## Exercise
Go through the entries and copy every one exactly.
╭─ Information
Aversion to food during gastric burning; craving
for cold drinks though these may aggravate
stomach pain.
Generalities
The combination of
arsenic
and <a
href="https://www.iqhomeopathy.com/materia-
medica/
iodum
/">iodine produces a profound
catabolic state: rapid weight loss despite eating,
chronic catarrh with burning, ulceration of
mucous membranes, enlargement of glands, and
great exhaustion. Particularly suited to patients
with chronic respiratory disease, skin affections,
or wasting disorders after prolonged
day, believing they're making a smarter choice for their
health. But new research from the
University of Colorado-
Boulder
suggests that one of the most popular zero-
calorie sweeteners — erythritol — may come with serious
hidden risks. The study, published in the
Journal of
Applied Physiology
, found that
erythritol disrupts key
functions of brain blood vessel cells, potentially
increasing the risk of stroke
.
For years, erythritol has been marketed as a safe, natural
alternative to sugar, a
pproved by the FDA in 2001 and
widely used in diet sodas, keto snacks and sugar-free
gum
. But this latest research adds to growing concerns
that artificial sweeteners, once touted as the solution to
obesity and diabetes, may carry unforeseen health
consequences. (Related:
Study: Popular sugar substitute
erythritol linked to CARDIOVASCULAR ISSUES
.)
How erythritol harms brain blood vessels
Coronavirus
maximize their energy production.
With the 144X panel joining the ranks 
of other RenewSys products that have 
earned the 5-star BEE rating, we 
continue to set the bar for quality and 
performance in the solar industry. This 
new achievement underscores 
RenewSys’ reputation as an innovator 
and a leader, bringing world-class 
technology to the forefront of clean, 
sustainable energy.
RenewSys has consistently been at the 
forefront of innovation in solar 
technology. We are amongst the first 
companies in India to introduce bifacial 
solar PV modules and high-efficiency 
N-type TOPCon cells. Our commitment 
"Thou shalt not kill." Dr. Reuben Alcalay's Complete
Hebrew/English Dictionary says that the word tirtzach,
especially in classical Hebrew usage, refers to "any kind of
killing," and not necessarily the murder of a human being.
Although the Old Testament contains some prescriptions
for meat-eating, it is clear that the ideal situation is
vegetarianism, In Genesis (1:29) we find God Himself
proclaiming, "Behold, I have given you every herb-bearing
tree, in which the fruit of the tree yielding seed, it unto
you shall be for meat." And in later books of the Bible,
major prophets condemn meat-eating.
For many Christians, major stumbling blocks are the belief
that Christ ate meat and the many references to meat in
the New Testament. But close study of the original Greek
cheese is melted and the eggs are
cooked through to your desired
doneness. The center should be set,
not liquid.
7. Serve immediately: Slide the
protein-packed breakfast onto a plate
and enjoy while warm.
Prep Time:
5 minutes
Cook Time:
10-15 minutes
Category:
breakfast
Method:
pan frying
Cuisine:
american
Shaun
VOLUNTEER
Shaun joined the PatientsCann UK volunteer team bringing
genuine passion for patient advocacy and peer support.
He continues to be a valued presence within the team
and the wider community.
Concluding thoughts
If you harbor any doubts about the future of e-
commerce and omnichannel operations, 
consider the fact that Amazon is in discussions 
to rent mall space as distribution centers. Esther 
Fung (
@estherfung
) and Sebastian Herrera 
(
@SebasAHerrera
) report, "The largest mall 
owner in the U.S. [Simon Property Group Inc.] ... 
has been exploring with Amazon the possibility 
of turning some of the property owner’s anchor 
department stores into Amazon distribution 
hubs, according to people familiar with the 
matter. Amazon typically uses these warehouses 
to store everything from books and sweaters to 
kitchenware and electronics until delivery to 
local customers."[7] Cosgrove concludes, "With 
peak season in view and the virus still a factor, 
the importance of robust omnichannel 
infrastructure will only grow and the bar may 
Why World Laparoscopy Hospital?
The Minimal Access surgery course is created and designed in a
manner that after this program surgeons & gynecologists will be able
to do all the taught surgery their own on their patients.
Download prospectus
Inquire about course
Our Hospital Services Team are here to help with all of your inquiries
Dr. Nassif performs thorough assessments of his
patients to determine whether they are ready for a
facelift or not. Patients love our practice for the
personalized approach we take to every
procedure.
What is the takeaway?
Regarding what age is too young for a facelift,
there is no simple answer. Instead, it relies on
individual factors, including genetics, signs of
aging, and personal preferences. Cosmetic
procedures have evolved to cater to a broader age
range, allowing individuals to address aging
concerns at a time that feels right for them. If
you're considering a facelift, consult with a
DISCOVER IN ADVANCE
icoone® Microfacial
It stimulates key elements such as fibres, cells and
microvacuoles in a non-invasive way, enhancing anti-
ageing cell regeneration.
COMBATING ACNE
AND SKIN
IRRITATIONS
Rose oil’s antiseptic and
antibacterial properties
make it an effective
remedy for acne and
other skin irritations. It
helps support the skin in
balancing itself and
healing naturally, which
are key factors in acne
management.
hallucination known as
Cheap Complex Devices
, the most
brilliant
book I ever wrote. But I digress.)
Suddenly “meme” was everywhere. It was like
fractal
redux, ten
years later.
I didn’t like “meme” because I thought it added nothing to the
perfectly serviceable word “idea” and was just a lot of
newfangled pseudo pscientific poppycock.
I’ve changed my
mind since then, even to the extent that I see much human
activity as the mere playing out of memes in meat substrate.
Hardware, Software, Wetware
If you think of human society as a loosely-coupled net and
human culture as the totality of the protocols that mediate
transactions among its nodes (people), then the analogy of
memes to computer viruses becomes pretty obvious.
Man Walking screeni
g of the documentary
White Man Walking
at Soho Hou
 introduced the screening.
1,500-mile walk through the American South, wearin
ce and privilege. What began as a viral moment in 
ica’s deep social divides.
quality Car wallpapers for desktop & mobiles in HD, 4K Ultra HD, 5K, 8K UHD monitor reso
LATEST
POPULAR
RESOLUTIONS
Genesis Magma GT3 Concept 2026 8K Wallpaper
╰─
## The completed task
Aversion to food during gastric burning; craving
for cold drinks though these may aggravate
stomach pain.
Generalities
The combination of
arsenic
and <a
href="https://www.iqhomeopathy.com/materia-
medica/
iodum
/">iodine produces a profound
catabolic state: rapid weight loss despite eating,
chronic catarrh with burning, ulceration of
mucous membranes, enlargement of glands, and
great exhaustion. Particularly suited to patients
with chronic respiratory disease, skin affections,
or wasting disorders after prolonged
day, believing they're making a smarter choice for their
health. But new research from the
University of Colorado-
Boulder
suggests that one of the most popular zero-
calorie sweeteners — erythritol — may come with serious
hidden risks. The study, published in the
Journal of
Applied Physiology
, found that
erythritol disrupts key
functions of brain blood vessel cells, potentially
increasing the risk of stroke
.
For years, erythritol has been marketed as a safe, natural
alternative to sugar, a
pproved by the FDA in 2001 and
widely used in diet sodas, keto snacks and sugar-free
gum
. But this latest research adds to growing concerns
that artificial sweeteners, once touted as the solution to
obesity and diabetes, may carry unforeseen health
consequences. (Related:
Study: Popular sugar substitute
erythritol linked to CARDIOVASCULAR ISSUES
.)
How erythritol harms brain blood vessels
Coronavirus
maximize their energy production.
With the 144X panel joining the ranks 
of other RenewSys products that have 
earned the 5-star BEE rating, we 
continue to set the bar for quality and 
performance in the solar industry. This 
new achievement underscores 
RenewSys’ reputation as an innovator 
and a leader, bringing world-class 
technology to the forefront of clean, 
sustainable energy.
RenewSys has consistently been at the 
forefront of innovation in solar 
technology. We are amongst the first 
companies in India to introduce bifacial 
solar PV modules and high-efficiency 
N-type TOPCon cells. Our commitment 
"Thou shalt not kill." Dr. Reuben Alcalay's Complete
Hebrew/English Dictionary says that the word tirtzach,
especially in classical Hebrew usage, refers to "any kind of
killing," and not necessarily the murder of a human being.
Although the Old Testament contains some prescriptions
for meat-eating, it is clear that the ideal situation is
vegetarianism, In Genesis (1:29) we find God Himself
proclaiming, "Behold, I have given you every herb-bearing
tree, in which the fruit of the tree yielding seed, it unto
you shall be for meat." And in later books of the Bible,
major prophets condemn meat-eating.
For many Christians, major stumbling blocks are the belief
that Christ ate meat and the many references to meat in
the New Testament. But close study of the original Greek
cheese is melted and the eggs are
cooked through to your desired
doneness. The center should be set,
not liquid.
7. Serve immediately: Slide the
protein-packed breakfast onto a plate
and enjoy while warm.
Prep Time:
5 minutes
Cook Time:
10-15 minutes
Category:
breakfast
Method:
pan frying
Cuisine:
american
Shaun
VOLUNTEER
Shaun joined the PatientsCann UK volunteer team bringing
genuine passion for patient advocacy and peer support.
He continues to be a valued presence within the team
and the wider community.
Concluding thoughts
If you harbor any doubts about the future of e-
commerce and omnichannel operations, 
consider the fact that Amazon is in discussions 
to rent mall space as distribution centers. Esther 
Fung (
@estherfung
) and Sebastian Herrera 
(
@SebasAHerrera
) report, "The largest mall 
owner in the U.S. [Simon Property Group Inc.] ... 
has been exploring with Amazon the possibility 
of turning some of the property owner’s anchor 
department stores into Amazon distribution 
hubs, according to people familiar with the 
matter. Amazon typically uses these warehouses 
to store everything from books and sweaters to 
kitchenware and electronics until delivery to 
local customers."[7] Cosgrove concludes, "With 
peak season in view and the virus still a factor, 
the importance of robust omnichannel 
infrastructure will only grow and the bar may 
Why World Laparoscopy Hospital?
The Minimal Access surgery course is created and designed in a
manner that after this program surgeons & gynecologists will be able
to do all the taught surgery their own on their patients.
Download prospectus
Inquire about course
Our Hospital Services Team are here to help with all of your inquiries
Dr. Nassif performs thorough assessments of his
patients to determine whether they are ready for a
facelift or not. Patients love our practice for the
personalized approach we take to every
procedure.
What is the takeaway?
Regarding what age is too young for a facelift,
there is no simple answer. Instead, it relies on
individual factors, including genetics, signs of
aging, and personal preferences. Cosmetic
procedures have evolved to cater to a broader age
range, allowing individuals to address aging
concerns at a time that feels right for them. If
you're considering a facelift, consult with a
DISCOVER IN ADVANCE
icoone® Microfacial
It stimulates key elements such as fibres, cells and
microvacuoles in a non-invasive way, enhancing anti-
ageing cell regeneration.
COMBATING ACNE
AND SKIN
IRRITATIONS
Rose oil’s antiseptic and
antibacterial properties
make it an effective
remedy for acne and
other skin irritations. It
helps support the skin in
balancing itself and
healing naturally, which
are key factors in acne
management.
hallucination known as
Cheap Complex Devices
, the most
brilliant
book I ever wrote. But I digress.)
Suddenly “meme” was everywhere. It was like
fractal
redux, ten
years later.
I didn’t like “meme” because I thought it added nothing to the
perfectly serviceable word “idea” and was just a lot of
newfangled pseudo pscientific poppycock.
I’ve changed my
mind since then, even to the extent that I see much human
activity as the mere playing out of memes in meat substrate.
Hardware, Software, Wetware
If you think of human society as a loosely-coupled net and
human culture as the totality of the protocols that mediate
transactions among its nodes (people), then the analogy of
memes to computer viruses becomes pretty obvious.
Man Walking screeni
g of the documentary
White Man Walking
at Soho Hou
 introduced the screening.
1,500-mile walk through the American South, wearin
ce and privilege. What began as a viral moment in 
ica’s deep social divides.
quality Car wallpapers for desktop & mobiles in HD, 4K Ultra HD, 5K, 8K UHD monitor reso
LATEST
POPULAR
RESOLUTIONS
Genesis Magma GT3 Concept 2026 8K Wallpaper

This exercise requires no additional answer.